喧嘩する上司の見守りかた

どんな組織でもたぶん、問題に対してチームが一丸となって当たる時期と、お互いが功を取り、過失を押しつけあう分裂の時期とがある。

問題が大きな状況においては、どれだけ仲の悪い人たちも団結する。そうでないと、自分たちが問題に食われてしまうから。成功が見えてくると、今度は誰が功を取るのか、お互いに裏切るタイミングを探りはじめる。

利害が完全に一致するなら、チームにはそもそも団結の必要がない。あえて「団結」というプロセスを経るのなら、そこには当然利害の対立があって、成功には、「功」の部分と「失」の部分とが入り交じる。問題の解決が近づくにつれて、チームの和は、どうしたって遠のいていく。

上司の喧嘩は、だからしばしば成功が近い徴候でもあるのだけれど、問題の大きさに上司が屈して、問題解決そっちのけで、責任の被せ合いになっていることがまれにあって、これがおっかない。

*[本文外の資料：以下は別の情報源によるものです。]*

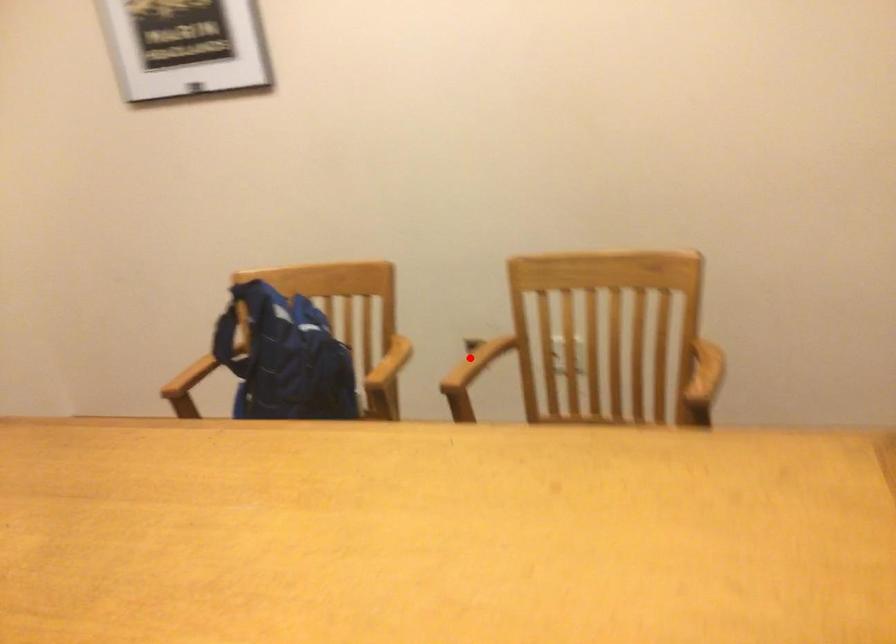
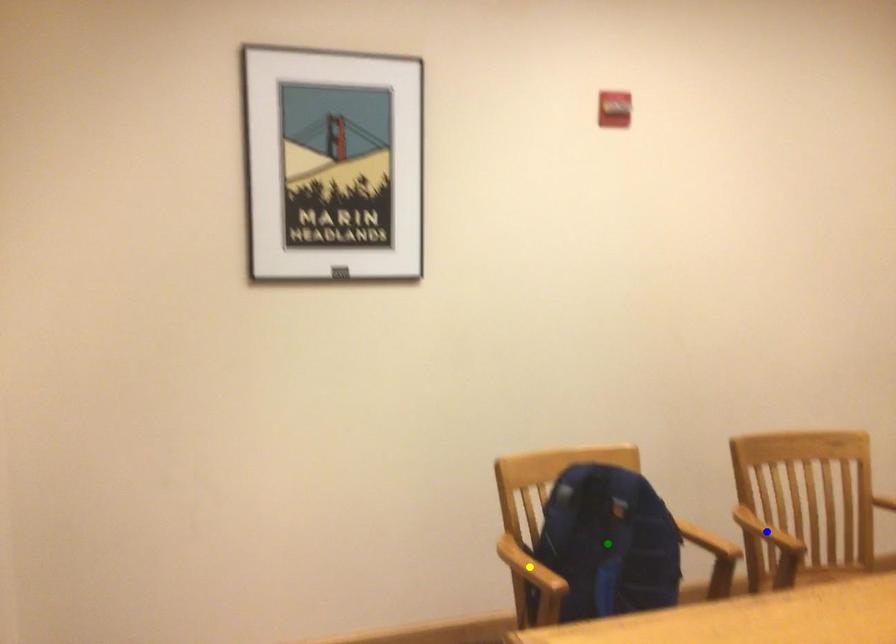
Question: I am providing you with two images of the same scene from different viewpoints. A red point is marked on the first image. You are given multiple points on the second image. Which point in image 2 represents the same 3d spot as the red point in image 1?

Choices:
 (A) blue point
 (B) green point
 (C) yellow point

Answer: (A)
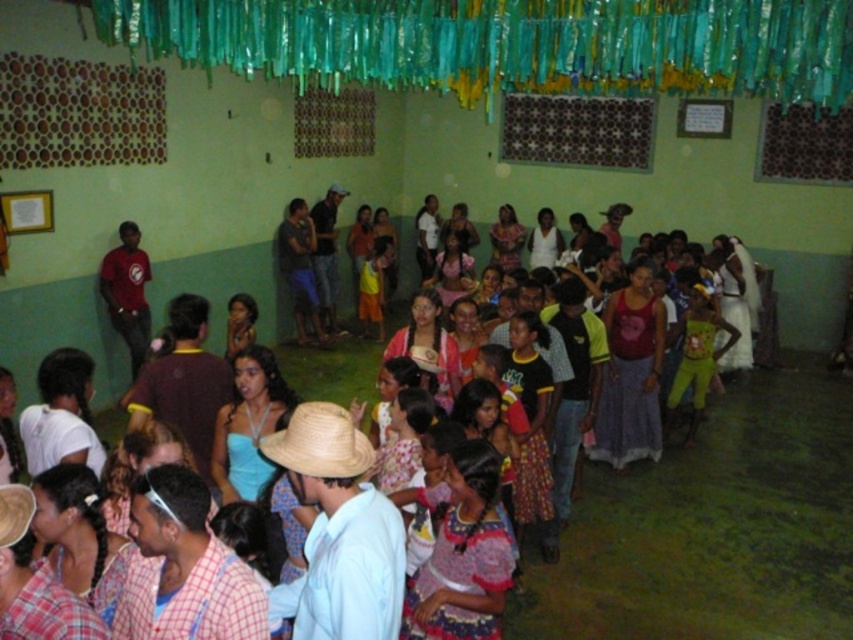
Does teal fabric curtain at upper center have a lesser width compared to straw hat at center?

No.

Is teal fabric curtain at upper center closer to camera compared to straw hat at center?

No, it is not.

Identify the location of teal fabric curtain at upper center. The height and width of the screenshot is (640, 853). (508, 44).

Can you confirm if diverse clothing at center is bigger than straw hat at center?

Yes.

Which is above, diverse clothing at center or straw hat at center?

straw hat at center

Is point (222, 250) closer to camera compared to point (370, 454)?

No.

Locate an element on the screen. This screenshot has width=853, height=640. diverse clothing at center is located at coordinates (662, 545).

Between diverse clothing at center and straw hat at lower left, which one appears on the left side from the viewer's perspective?

straw hat at lower left is more to the left.

Which is in front, point (572, 572) or point (4, 513)?

Positioned in front is point (4, 513).

The height and width of the screenshot is (640, 853). I want to click on diverse clothing at center, so click(662, 545).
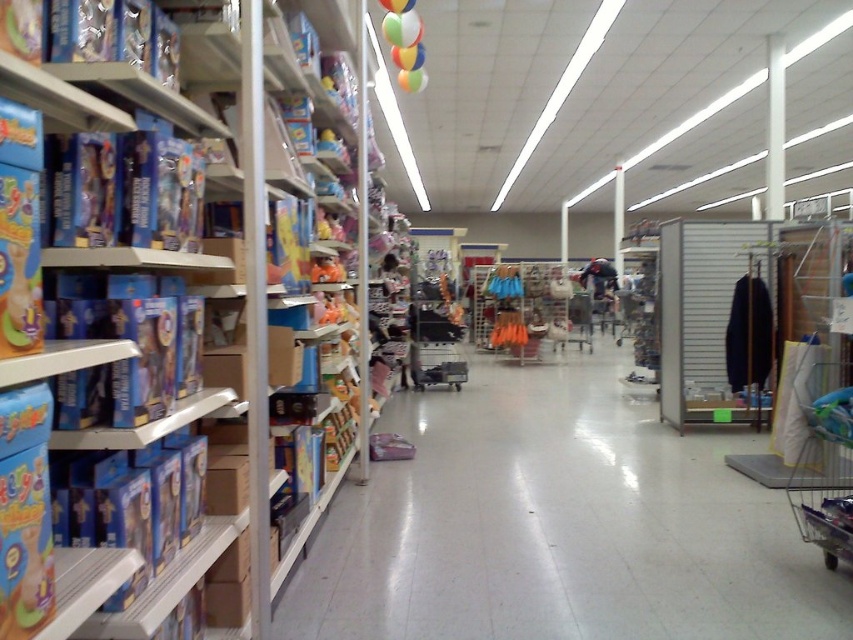
You are a customer in the store and want to take a metallic silver shopping cart. You see both the metallic silver shopping cart at lower right and the metallic silver shopping cart at center. Which one is bigger?

The metallic silver shopping cart at lower right is larger in size than the metallic silver shopping cart at center.

You are standing at the entrance of the toy store aisle and see a point marked at coordinates (143,273). Based on the scene description, can you determine what this point is indicating?

The point at coordinates (143,273) is indicating blue cardboard boxes at left.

ニュースでは、 政府が東電を叩き、保安院が内閣を刺す。メディアを通じて見えてくるのは、指揮官同士の、指揮管制そっちのけのつかみ合いであって、問題解決の糸口はいっこうに見えてこない。こんな状況の真下で、現場は粛々と作業する。士気を保つのは本当に厳しいだろうなと思う。

問題の解決はまだまだ遠いのに、チーム「一丸」期から「分裂」期へと移行してしまうと、問題はもう解決しない。上司は「絶対」を求めるようになって、要求された絶対を達成できなかった人間には責任が被せられてしまうから、問題の解決に向けてがんばること自体が、後ろから誰かに刺されるリスクに直結していく。

成功に絶対はないけれど、失敗なら、手を出すのを止めてしまえば、いつかは必ず達成できる。絶対を求める上司が部下をなじる組織に身を置くのなら、「できません」と宣言してから手を置けば、上司の望む「絶対」は達成できる。現場がそういう気分になると、成功は加速度的に遠のいていく。

この状況は、自動操縦のない旅客機で、機長と副操縦士、機関士が操縦そっちのけで殴り合いを始めたのに似ている。現場たるキャビンアテンダントは、水平飛行もおぼつかない旅客機にしがみつきながら、ただただ操縦室を眺めることしかできない。自分の仕事をやろうにも、機体が揺れて、立っていることすらおぼつかない。

危機対応の初動に遅れると不信を招いて、謝意を表明するタイミングを逃してしまうと、上司が引き受けるべき責任は、時間とともにどんどん大きくなっていく。

今の状況は、大きくなりすぎた責任を、もはや引き受けられなくなった上層部の人たちが、お互いに必死になってそれを押しつけあっているようにも見える。

それが誤解であるといいのだけれど。